The robotic system offers a hidden window into the collective behavior of bees

The robotic system is shown in a test nest © Artificial Life Laboratory/U. from Graz/Hiveopolis

By Celia Lutherbacher

Honey bees are notoriously finicky when it comes to studying. Instruments and research conditions and even unfamiliar odors can interfere with colony behavior. Now, a joint research team of Mobile Robot Systems Group in the EPFL School of Engineering and School of Computer Science and Communications and Hiveopolis a project at Austria’s University of Graz has developed a robotic system that can be built discreetly into the framework of a standard honey bee hive.

Consisting of an array of thermal sensors and actuators, the system measures and modulates honey bee behavior through local temperature variations.

“Many of the rules of bee society – from collective and individual interactions to rearing healthy broods – are regulated by temperature, so we utilized them for this study,” explains EPFL PhD student Rafael Barmak, first author of a paper on the system recently published in Science Robotics. “Thermal sensors create snapshots of the bees’ collective behavior, while actuators allow us to influence their movement by modulating a thermal field.”

“Previous studies of the thermal behavior of honey bees in winter relied on either observing the bees or manipulating the outside temperature,” adds Martin Stefanec of the University of Graz. “Our robotic system allows us to change the temperature from within the cluster, mimicking the heating behavior of core bees there, and allowing us to study how the winter cluster actively regulates its temperature.”

‘Biohybrid superorganism’ to reduce colony collapse

Bee colonies are difficult to study in winter because they are sensitive to cold, and opening the hive risks harming them as well as affecting their behavior. But thanks to the researchers’ biocompatible robotic system, they were able to study three experimental nests, located in the Artificial Life Laboratory at the University of Graz, during the winter and control them remotely from the EPFL. Inside the device, a central processor coordinates sensors, sends commands to actuators, and transmits data to scientists, indicating that the system can be used to study bees without distraction – or even a camera – needed.

The head of the Mobile Robot Systems Group Francesco Mondada explains that one of the most important aspects of the system – which he calls a ‘biohybrid superorganism’ because of the combination of robotics with individual colonies acting as living entities – is its ability to simultaneously observe and influence the behavior of bees.
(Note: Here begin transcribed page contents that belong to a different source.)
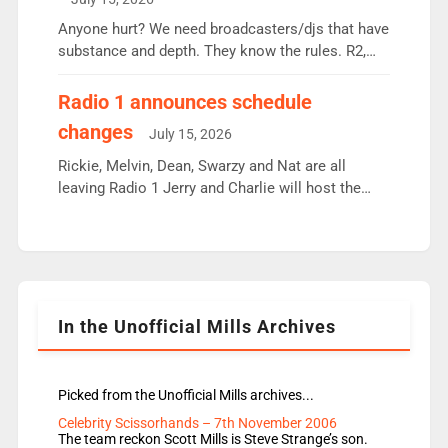
or individual though. Breakfast - Matt […]
Anyone hurt? We need broadcasters/djs that have
substance and depth. They know the rules. R2,
employ very weak management that cannot be
responsible for decisions. We need Scott,
Radio 1 announces schedule
moyles, James, Charles to preserve r2 position.
changes
July 15, 2026
Aunty did not make these decisions. People in
wrong jobs did. The weak spine department will
Rickie, Melvin, Dean, Swarzy and Nat are all
fair better as cbbc […]
leaving Radio 1 Jerry and Charlie will host the
Live Lounge from September Charley Marlowe
replaces Nat to co-host with Vicky, Mylo and
Rosie replace Dean and Emil replaces James
Shanequa and Ore will now host Life Hacks and
Lauren seems to be moving to an extended […]
In the Unofficial Mills Archives
Picked from the Unofficial Mills archives...
Celebrity Scissorhands – 7th November 2006
The team reckon Scott Mills is Steve Strange’s son.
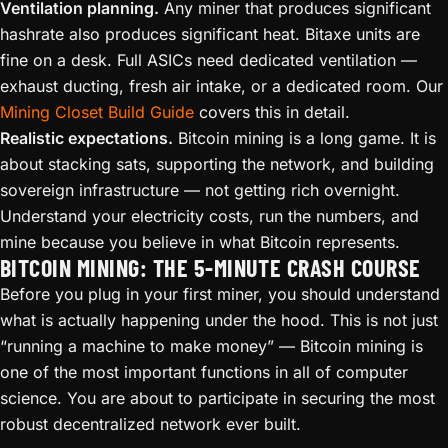
Ventilation planning.
Any miner that produces significant
hashrate also produces significant heat. Bitaxe units are
fine on a desk. Full ASICs need dedicated ventilation —
exhaust ducting, fresh air intake, or a dedicated room. Our
Mining Closet Build Guide
covers this in detail.
Realistic expectations.
Bitcoin mining is a long game. It is
about stacking sats, supporting the network, and building
sovereign infrastructure — not getting rich overnight.
Understand your electricity costs, run the numbers, and
mine because you believe in what Bitcoin represents.
BITCOIN MINING: THE 5-MINUTE CRASH COURSE
Before you plug in your first miner, you should understand
what is actually happening under the hood. This is not just
“running a machine to make money” — Bitcoin mining is
one of the most important functions in all of computer
science. You are about to participate in securing the most
robust decentralized network ever built.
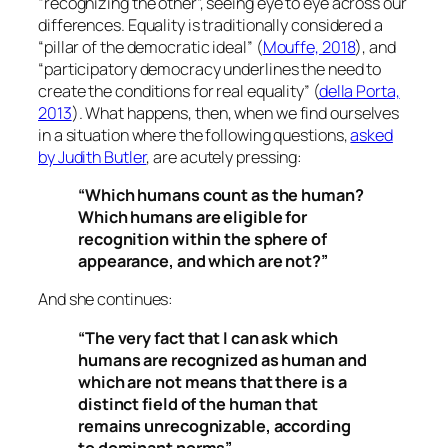
“recognizing the other”, seeing eye to eye across our
differences. Equality is traditionally considered a
“pillar of the democratic ideal” (
Mouffe, 2018
), and
“participatory democracy underlines the need to
create the conditions for real equality” (
della Porta,
2013
). What happens, then, when we find ourselves
in a situation where the following questions,
asked
by Judith Butler
, are acutely pressing:
“Which humans count as the human?
Which humans are eligible for
recognition within the sphere of
appearance, and which are not?”
And she continues:
“The very fact that I can ask which
humans are recognized as human and
which are not means that there is a
distinct field of the human that
remains unrecognizable, according
to dominant norms”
“By collecting data on the position of the bees and creating a warmer area in the hive, we can encourage them to move in ways they would normally not be able to do in nature during the winter, when they tend to swarm to conserve energy. This gives us the possibility to act on behalf of the colony, for example by directing it to a food source, or preventing it from dividing into groups that are too small, which could threaten its survival.”

The robotic system is shown in a test nest © MOBOTS / EPFL / Hiveopolis

Scientists were able to extend a colony’s survival after the death of its queen by distributing heat energy through actuators. The system’s ability to reduce colony collapse could have implications for the survival of bees, which has become a growing environmental and food safety issue as global populations of pollinators have declined.

Behavior never seen before

In addition to its potential to support colonies, the system has explained previously unobserved honey bee behavior, opening new avenues of biological research.

“Local thermal excitations generated by our system reveal previously unreported dynamics that generate exciting new questions and hypotheses,” said EPFL postdoctoral researcher and associated author Rob Mills. “For example, currently, there are no models that can explain why we can encourage bees to traverse the cold ‘valleys’ of the hive.”

The researchers now plan to use the system to study bees in summer, which is a critical period for raising young. In parallel, the Mobile Robotic Systems Group is exploring systems that use vibrational pathways to interact with honeybees.

“The biological acceptability aspect of this work is very important: the fact that bees accept electronic integration into the hive gives our device great potential for different scientific or agricultural applications,” says Mondada.

This work was supported by the EU H2020 FET HIVEOPOLIS project (no. 824069), coordinated by Thomas Schmickl, and by the Field of Excellence COLIBRI (Complexity of Life in Basic Research and Innovation) at the University of Graz.

EPFL (École polytechnique fédérale de Lausanne) is a research institute and university in Lausanne, Switzerland, specializing in natural sciences and engineering.

EPFL (École polytechnique fédérale de Lausanne) is a research institute and university in Lausanne, Switzerland, specializing in natural sciences and engineering.